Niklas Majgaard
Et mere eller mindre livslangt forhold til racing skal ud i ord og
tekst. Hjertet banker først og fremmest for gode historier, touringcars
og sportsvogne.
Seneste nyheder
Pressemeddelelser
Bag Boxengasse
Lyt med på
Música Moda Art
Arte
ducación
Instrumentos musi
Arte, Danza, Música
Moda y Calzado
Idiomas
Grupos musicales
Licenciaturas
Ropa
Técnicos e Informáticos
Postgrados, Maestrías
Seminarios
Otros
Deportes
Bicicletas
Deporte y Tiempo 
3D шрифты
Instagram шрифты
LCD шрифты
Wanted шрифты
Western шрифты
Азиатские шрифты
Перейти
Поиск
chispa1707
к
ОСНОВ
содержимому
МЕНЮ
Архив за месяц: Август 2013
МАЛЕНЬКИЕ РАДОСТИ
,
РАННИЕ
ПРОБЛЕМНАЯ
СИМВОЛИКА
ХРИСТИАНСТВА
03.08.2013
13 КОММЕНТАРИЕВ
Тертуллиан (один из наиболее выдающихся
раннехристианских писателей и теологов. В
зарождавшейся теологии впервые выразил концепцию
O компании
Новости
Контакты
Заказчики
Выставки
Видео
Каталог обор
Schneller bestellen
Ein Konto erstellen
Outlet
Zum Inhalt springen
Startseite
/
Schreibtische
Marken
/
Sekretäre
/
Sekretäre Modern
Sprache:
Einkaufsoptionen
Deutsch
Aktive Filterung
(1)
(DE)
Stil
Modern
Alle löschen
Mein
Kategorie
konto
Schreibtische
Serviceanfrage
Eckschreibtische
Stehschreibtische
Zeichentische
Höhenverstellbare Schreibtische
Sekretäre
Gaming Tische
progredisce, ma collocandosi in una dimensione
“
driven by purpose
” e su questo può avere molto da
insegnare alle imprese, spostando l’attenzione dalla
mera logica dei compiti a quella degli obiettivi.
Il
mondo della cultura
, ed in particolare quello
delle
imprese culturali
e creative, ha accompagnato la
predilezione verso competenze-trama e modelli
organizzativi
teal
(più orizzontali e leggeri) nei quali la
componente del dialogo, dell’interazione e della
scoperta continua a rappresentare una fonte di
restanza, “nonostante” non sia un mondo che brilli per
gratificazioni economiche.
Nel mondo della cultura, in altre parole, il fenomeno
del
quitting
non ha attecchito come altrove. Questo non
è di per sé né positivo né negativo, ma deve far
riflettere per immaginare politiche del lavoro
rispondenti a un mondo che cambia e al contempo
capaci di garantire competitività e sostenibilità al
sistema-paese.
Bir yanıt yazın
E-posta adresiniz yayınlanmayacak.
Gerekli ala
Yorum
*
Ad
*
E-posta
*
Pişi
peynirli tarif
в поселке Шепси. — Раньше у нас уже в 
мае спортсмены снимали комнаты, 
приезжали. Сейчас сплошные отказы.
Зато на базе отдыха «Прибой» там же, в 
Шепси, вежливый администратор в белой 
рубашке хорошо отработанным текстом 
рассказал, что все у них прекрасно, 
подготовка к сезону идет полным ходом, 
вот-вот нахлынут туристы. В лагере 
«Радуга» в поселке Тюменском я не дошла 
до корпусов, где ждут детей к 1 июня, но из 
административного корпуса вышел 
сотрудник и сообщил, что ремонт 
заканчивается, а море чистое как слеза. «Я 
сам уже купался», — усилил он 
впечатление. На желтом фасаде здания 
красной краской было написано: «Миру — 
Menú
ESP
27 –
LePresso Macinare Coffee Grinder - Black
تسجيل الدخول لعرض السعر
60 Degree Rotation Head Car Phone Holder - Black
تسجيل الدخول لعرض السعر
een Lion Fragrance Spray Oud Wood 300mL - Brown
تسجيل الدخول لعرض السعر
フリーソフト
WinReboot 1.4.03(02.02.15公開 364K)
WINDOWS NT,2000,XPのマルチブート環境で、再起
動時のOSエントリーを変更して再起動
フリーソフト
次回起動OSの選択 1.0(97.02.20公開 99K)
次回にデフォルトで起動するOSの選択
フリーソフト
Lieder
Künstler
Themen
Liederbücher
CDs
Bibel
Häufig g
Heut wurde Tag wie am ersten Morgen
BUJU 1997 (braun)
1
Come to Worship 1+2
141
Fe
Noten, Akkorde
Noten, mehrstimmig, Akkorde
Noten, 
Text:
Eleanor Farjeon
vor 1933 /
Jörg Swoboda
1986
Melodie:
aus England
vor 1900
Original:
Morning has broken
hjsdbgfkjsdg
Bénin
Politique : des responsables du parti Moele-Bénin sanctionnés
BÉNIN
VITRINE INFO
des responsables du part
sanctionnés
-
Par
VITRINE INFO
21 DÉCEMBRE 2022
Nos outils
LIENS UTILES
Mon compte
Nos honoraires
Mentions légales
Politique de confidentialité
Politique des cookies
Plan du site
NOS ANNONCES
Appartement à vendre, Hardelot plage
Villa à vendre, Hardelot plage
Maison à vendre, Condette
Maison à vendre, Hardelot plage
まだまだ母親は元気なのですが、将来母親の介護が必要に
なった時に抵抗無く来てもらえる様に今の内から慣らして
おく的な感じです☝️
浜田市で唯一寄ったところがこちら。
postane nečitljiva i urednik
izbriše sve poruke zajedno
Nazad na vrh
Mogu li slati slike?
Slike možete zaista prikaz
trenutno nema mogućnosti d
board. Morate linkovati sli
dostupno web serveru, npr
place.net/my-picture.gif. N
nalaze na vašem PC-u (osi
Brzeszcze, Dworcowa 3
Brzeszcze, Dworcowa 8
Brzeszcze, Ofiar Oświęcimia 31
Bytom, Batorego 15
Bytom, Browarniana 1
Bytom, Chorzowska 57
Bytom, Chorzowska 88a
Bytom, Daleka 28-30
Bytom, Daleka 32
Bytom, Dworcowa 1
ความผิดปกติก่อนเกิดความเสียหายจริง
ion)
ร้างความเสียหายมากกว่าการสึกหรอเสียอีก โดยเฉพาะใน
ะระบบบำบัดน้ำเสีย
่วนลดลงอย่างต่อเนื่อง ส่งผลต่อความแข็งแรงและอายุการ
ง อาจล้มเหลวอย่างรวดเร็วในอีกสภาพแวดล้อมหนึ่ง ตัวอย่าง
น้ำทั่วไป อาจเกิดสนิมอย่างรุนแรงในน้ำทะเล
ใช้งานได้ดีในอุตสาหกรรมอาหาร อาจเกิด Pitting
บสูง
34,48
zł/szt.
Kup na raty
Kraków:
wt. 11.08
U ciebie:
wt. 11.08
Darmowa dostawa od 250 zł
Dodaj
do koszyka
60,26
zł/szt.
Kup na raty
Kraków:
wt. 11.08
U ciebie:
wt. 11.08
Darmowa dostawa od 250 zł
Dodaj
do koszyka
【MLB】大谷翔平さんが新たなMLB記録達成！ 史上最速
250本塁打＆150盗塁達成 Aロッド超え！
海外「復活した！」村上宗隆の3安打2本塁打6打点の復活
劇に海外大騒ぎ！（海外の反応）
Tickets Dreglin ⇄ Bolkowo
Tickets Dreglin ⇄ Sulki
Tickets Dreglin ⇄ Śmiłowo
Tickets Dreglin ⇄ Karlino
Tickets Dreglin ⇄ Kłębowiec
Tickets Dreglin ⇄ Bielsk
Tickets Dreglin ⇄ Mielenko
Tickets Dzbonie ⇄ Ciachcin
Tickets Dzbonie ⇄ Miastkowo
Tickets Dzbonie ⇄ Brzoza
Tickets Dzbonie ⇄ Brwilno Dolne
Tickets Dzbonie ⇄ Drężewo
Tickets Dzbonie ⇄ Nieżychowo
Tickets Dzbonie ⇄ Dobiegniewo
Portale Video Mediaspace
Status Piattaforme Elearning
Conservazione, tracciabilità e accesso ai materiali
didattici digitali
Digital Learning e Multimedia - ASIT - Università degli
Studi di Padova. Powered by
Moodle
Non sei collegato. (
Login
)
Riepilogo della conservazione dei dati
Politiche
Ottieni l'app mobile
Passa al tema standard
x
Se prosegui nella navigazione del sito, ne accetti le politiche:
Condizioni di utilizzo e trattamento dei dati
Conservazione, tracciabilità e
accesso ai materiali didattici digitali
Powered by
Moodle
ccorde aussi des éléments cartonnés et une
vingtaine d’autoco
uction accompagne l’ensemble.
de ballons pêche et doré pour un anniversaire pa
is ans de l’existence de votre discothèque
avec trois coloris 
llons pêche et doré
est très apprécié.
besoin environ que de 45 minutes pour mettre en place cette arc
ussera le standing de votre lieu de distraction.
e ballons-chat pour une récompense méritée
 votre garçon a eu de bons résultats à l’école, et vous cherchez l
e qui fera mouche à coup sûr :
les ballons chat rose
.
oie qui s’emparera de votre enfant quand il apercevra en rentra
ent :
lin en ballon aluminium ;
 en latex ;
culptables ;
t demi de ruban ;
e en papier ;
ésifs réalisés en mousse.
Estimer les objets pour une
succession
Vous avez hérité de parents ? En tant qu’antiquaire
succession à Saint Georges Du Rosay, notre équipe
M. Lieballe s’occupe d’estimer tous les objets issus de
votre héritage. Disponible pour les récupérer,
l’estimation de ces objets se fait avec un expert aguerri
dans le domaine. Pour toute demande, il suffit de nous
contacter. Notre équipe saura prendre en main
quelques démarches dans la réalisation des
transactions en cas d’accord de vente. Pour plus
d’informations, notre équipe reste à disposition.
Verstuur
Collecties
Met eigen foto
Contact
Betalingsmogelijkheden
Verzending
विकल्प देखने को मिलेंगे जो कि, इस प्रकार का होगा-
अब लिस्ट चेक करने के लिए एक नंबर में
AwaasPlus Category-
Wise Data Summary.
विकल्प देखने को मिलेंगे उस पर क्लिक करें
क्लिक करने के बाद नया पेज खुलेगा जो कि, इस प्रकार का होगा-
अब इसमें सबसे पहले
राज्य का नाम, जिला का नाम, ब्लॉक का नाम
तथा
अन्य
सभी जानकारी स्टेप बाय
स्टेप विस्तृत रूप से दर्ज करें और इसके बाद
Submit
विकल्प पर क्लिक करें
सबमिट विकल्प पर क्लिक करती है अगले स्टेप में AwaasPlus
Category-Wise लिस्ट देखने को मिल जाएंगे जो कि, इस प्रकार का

» **THE PROBLEM**
Working from the material above, retype exactly the lines from the one with "рассказал, что все" through the one with "Morning has broken", both included, and only those lines.

» **ANSWER AREA**
рассказал, что все у них прекрасно, 
подготовка к сезону идет полным ходом, 
вот-вот нахлынут туристы. В лагере 
«Радуга» в поселке Тюменском я не дошла 
до корпусов, где ждут детей к 1 июня, но из 
административного корпуса вышел 
сотрудник и сообщил, что ремонт 
заканчивается, а море чистое как слеза. «Я 
сам уже купался», — усилил он 
впечатление. На желтом фасаде здания 
красной краской было написано: «Миру — 
Menú
ESP
27 –
LePresso Macinare Coffee Grinder - Black
تسجيل الدخول لعرض السعر
60 Degree Rotation Head Car Phone Holder - Black
تسجيل الدخول لعرض السعر
een Lion Fragrance Spray Oud Wood 300mL - Brown
تسجيل الدخول لعرض السعر
フリーソフト
WinReboot 1.4.03(02.02.15公開 364K)
WINDOWS NT,2000,XPのマルチブート環境で、再起
動時のOSエントリーを変更して再起動
フリーソフト
次回起動OSの選択 1.0(97.02.20公開 99K)
次回にデフォルトで起動するOSの選択
フリーソフト
Lieder
Künstler
Themen
Liederbücher
CDs
Bibel
Häufig g
Heut wurde Tag wie am ersten Morgen
BUJU 1997 (braun)
1
Come to Worship 1+2
141
Fe
Noten, Akkorde
Noten, mehrstimmig, Akkorde
Noten, 
Text:
Eleanor Farjeon
vor 1933 /
Jörg Swoboda
1986
Melodie:
aus England
vor 1900
Original:
Morning has broken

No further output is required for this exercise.